$\newcommand{\Om}{\Omega}\newcommand{\R}{\mathbb R}\newcommand{\de}{\delta}\newcommand{\De}{\Delta}$The question makes sense only if $A^{-1}$ exists, which will be assumed in what follows. For $x\in\Om$, let $f(x):=[f_1(x),\ldots,f_n(x)]^\top$, so that $f$ is a random vector in $\R^n$ defined on the probability space $(\Om,P)$, where $P$ is the Lebesgue measure over $\Om$, and $Eff^\top=A=EA_N$. We will assume that the vector function $f$ can be continuously extended to the closure of $\Om$.
Let $g:=A^{-1/2}f$. Then $Egg^\top=I_n$, where $I_n$ is the $n\times n$ identity matrix, and \begin{equation*} A_N=A^{1/2}B_N A^{1/2}, \end{equation*} where \begin{equation*} B_N:=\frac1N\,\sum_{k=1}^N X_k \tag{0}\label{0} \end{equation*} and $X_k$ is the $n\times n$ random matrix with entries $(X_k)_{ij}=g_i(x_k)g_j(x_k)$ for $i,j=1,\dots,n$.

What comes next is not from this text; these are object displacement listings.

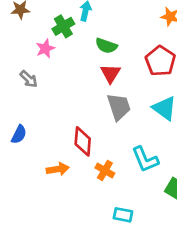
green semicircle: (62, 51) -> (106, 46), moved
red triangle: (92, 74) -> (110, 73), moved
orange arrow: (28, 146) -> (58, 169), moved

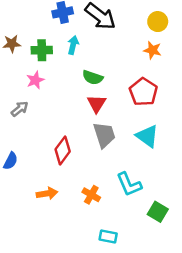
green cross: (63, 26) -> (42, 50), moved, turned 30
gray arrow: (29, 79) -> (20, 109), turned -84
red diamond: (83, 141) -> (63, 150), moved, turned 32

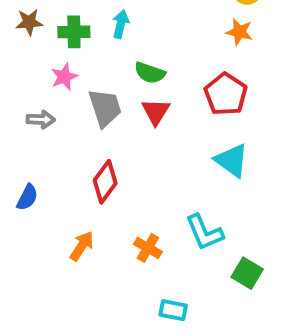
gray arrow: (20, 109) -> (41, 119), turned 42
gray trapezoid: (104, 135) -> (105, 108), moved
orange arrow: (47, 193) -> (82, 246), turned -48

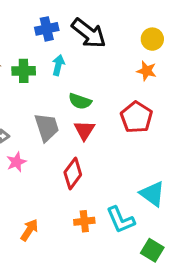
pink star: (64, 77) -> (16, 162), moved
cyan triangle: (232, 160) -> (152, 194), moved
red diamond: (105, 182) -> (73, 174), moved
orange cross: (148, 248) -> (84, 221), moved, turned -36

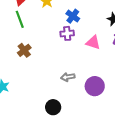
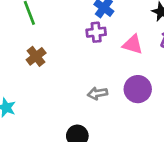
purple circle: (95, 86) -> (138, 89), moved

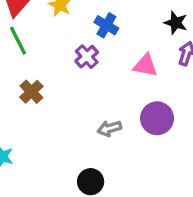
purple cross: (96, 32) -> (87, 57), moved, turned -30

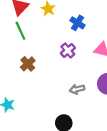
purple cross: (87, 57) -> (68, 50), moved

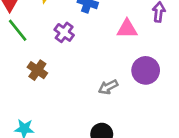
purple cross: (68, 50) -> (64, 32), moved

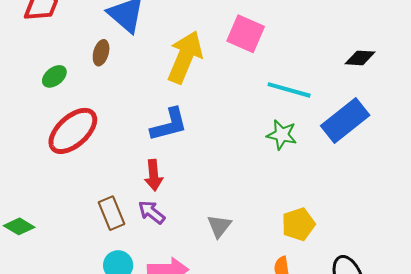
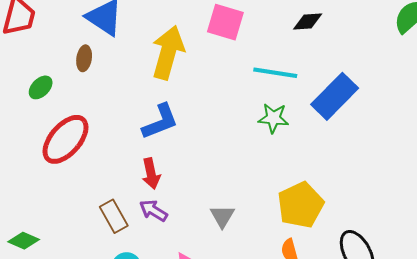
black diamond: (360, 58) -> (308, 22), moved
yellow pentagon: (298, 224) -> (301, 205), size x1.4

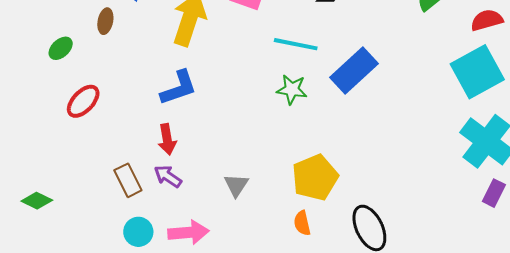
red ellipse: (65, 139) -> (83, 101), size x0.7

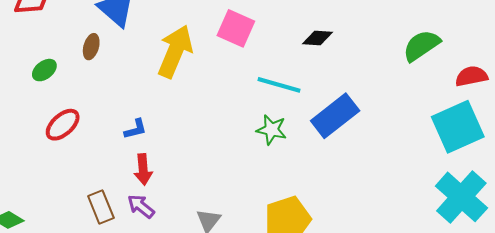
blue L-shape: (179, 88) -> (135, 129), moved, size x0.6

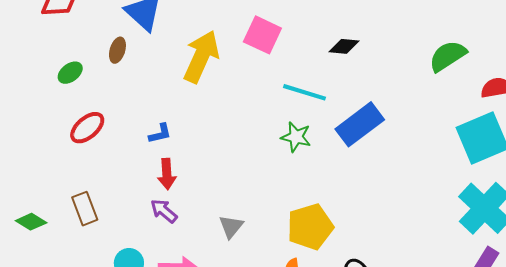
brown rectangle: (101, 207) -> (85, 209), moved

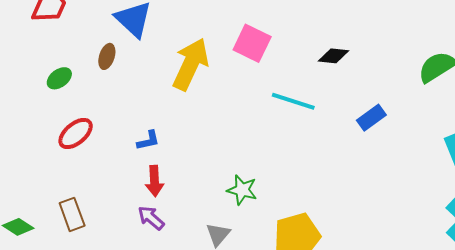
blue rectangle: (360, 124) -> (371, 118), moved, size x0.6
green star: (296, 137) -> (242, 190), moved

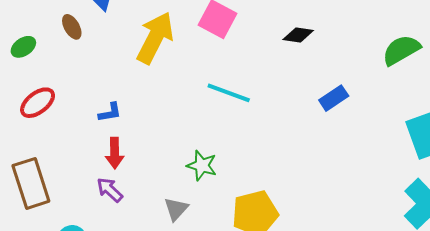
brown ellipse: (107, 56) -> (72, 27), turned -50
cyan line: (293, 101) -> (229, 93), moved
brown rectangle: (72, 214) -> (31, 183), size x1.5

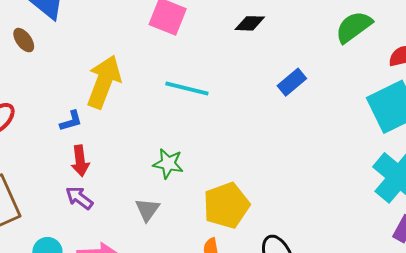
yellow arrow: (155, 38) -> (104, 82), moved

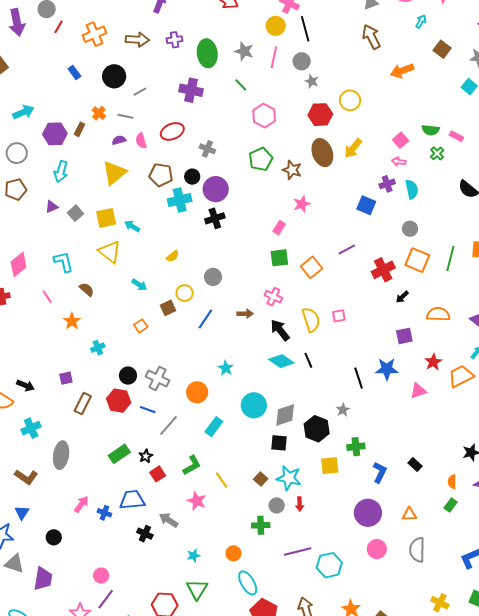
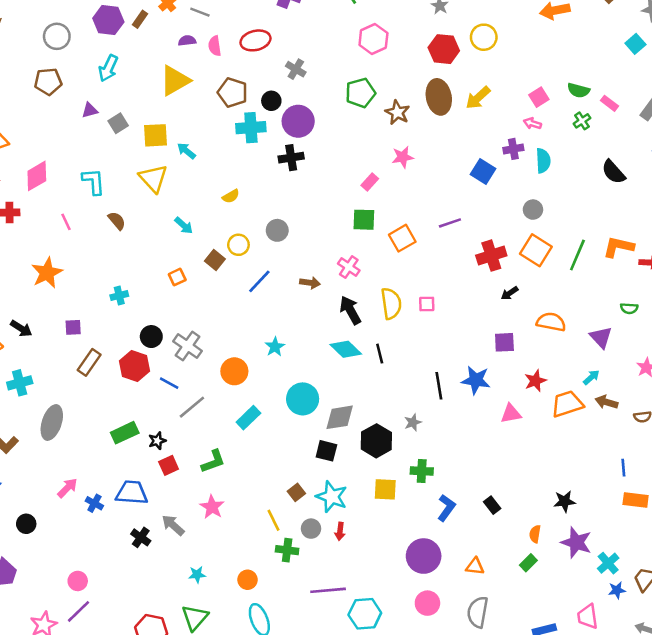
brown square: (168, 308) -> (215, 260), turned -35
orange star: (72, 321) -> (47, 273), moved, size x1.4
yellow line: (222, 480) -> (273, 520), moved

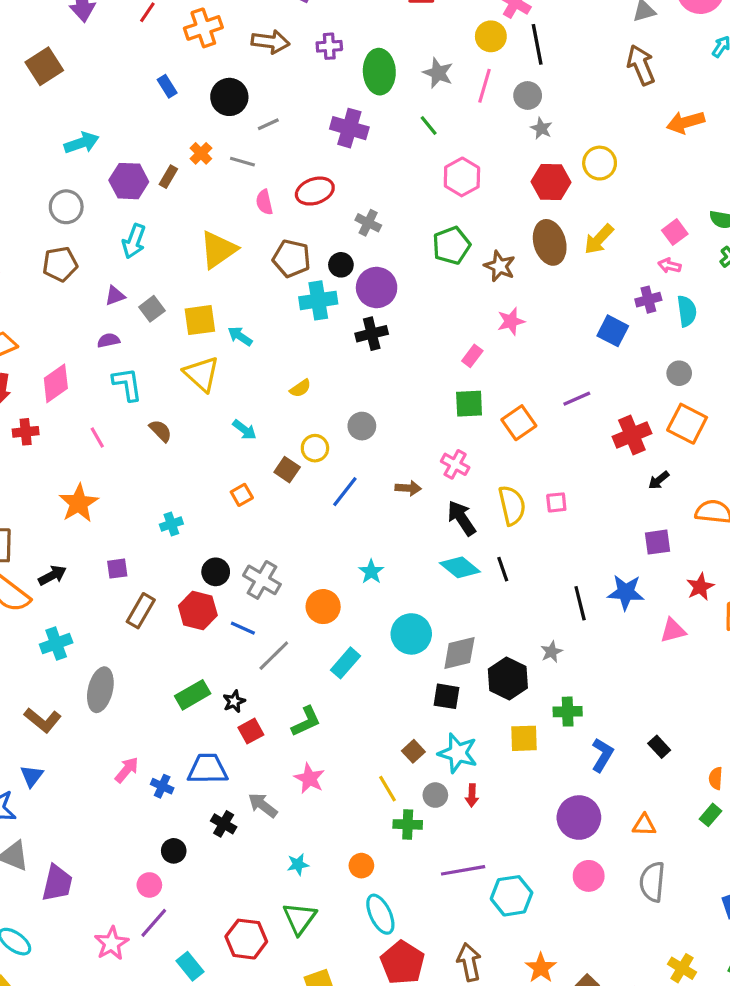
purple semicircle: (187, 41) -> (108, 340), moved
black arrow: (21, 328) -> (52, 575), turned -55
black circle: (26, 524) -> (174, 851), moved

So, considering $w:=A^{-1/2}v$, rewrite your condition $|v^T(A^{-1}-A_N^{-1})v|\leq C v^TA^{-1}v$ as \begin{equation*} \|B_N^{-1}-I_n\|\le C, \tag{10}\label{10} \end{equation*} where $\|\cdot\|$ is the spectral matrix norm. Letting \begin{equation*} \De_N:=B_N-I_n, \end{equation*} we have $B_N^{-1}-I_n=-B_N^{-1}\De_N$ and hence $\|B_N^{-1}-I_n\|\le\|B_N^{-1}\|\,\|\De_N\|$. Moreover, if $\|\De_N\|<1$, then \begin{equation*} B_N^{-1}=(I_n+\De_N)^{-1}=I_n-\De_N+\De_N^2-\cdots \end{equation*} and hence \begin{equation*} \|B_N^{-1}\|\le1+\|\De_N\|+\|\De_N\|^2+\cdots=\frac1{1-\|\De_N\|}. \end{equation*} So, $\|B_N^{-1}-I_n\|\le\|B_N^{-1}\|\,\|\De_N\|\le\frac{\|\De_N\|}{1-\|\De_N\|}$, and therefore \eqref{10} is implied by \begin{equation*} \|\De_N\|\le\de:=\frac C{1+C}. \tag{20}\label{20} \end{equation*}
It remains to show that inequality \eqref{20} happens "with high probability". Toward this end, note that $X_1,\dots,X_N$ are i.i.d. random matrices such that $EX_k=I_n$ and $\|X_k-I_n\|\le M$ for some real $M>0$ (because of the assumption that $f$ can be continuously extended to the closure of $\Om$). So, by Theorem 3.4 with $a=M$, $b=M\sqrt{N}$, $D=1$, and $r=N\de$, we have \begin{equation} P(\|\De_N\|\ge\de) =P\Big(\Big\|\frac1N\,\sum_{k=1}^N (X_k-EX_k)\Big\|\ge\de\Big) \le2\exp(-N\psi(\de/M)), \end{equation} where $\psi(u):=-u+(u+1)\ln(u+1)>0$ for real $u>0$ (and $\psi(u)\sim u^2/2$ as $u\to0$).
Thus, inequality \eqref{20} does happen with "high probability" $\ge1-2\exp(-N\psi(\de/M))$ (which does not directly depend on $n$ or $d$). $\quad\Box$.